Copy out each line of the entries below that contains the word "this".

[Chart analysis data]
----------
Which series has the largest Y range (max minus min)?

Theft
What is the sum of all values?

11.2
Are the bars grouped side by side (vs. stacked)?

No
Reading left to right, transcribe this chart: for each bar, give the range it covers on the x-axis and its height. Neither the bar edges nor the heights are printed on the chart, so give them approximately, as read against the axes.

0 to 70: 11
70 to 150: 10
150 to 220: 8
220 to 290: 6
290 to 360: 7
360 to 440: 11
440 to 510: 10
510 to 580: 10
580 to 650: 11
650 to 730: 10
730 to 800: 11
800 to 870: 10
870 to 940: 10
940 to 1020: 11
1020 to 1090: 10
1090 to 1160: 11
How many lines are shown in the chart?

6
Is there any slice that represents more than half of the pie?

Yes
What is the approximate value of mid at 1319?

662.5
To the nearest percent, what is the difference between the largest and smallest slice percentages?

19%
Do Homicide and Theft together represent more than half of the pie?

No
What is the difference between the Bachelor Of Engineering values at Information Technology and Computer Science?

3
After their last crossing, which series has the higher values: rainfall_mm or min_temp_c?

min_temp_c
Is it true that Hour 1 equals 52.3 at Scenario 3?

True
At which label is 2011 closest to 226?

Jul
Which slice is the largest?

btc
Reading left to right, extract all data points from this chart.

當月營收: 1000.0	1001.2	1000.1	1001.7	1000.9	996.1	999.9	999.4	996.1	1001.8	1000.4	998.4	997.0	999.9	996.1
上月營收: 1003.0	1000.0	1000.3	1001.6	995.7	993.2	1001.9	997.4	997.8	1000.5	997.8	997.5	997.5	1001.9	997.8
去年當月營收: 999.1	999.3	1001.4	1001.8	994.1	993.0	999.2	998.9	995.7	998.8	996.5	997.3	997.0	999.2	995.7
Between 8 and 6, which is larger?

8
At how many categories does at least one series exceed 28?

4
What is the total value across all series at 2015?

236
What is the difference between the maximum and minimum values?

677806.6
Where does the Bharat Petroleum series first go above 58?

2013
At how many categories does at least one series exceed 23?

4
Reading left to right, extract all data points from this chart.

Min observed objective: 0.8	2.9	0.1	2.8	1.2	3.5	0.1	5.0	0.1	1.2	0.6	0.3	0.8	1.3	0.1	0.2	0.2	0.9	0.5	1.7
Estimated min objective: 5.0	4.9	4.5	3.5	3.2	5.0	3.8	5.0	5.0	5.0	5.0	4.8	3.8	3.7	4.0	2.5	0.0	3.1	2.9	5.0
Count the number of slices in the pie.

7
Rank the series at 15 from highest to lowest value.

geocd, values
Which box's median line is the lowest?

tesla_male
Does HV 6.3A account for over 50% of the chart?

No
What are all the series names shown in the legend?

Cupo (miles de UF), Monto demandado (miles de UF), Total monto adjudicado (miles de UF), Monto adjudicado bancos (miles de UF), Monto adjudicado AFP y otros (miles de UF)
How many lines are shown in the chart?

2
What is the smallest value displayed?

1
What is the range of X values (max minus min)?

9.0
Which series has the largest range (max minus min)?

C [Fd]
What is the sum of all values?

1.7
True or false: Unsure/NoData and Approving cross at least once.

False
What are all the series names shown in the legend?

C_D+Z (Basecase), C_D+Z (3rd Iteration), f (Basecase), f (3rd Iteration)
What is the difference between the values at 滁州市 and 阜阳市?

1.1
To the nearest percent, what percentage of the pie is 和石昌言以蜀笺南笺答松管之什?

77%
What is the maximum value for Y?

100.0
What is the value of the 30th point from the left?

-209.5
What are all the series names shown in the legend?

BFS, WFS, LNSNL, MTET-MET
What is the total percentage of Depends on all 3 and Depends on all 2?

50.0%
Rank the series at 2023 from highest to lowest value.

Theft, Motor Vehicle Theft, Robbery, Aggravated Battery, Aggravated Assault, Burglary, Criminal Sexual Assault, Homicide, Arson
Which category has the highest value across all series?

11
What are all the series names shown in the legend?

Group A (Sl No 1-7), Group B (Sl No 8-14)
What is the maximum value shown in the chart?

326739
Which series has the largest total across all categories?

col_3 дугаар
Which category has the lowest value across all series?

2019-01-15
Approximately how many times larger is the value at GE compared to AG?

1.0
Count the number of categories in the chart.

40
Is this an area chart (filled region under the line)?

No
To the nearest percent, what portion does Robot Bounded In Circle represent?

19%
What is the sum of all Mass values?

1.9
----------
EXPECTED OUTPUT:
Reading left to right, transcribe this chart: for each bar, give the range it covers on the x-axis and its height. Neither the bar edges nor the heights are printed on the chart, so give them approximately, as read against the axes.
Reading left to right, extract all data points from this chart.
Reading left to right, extract all data points from this chart.
Is this an area chart (filled region under the line)?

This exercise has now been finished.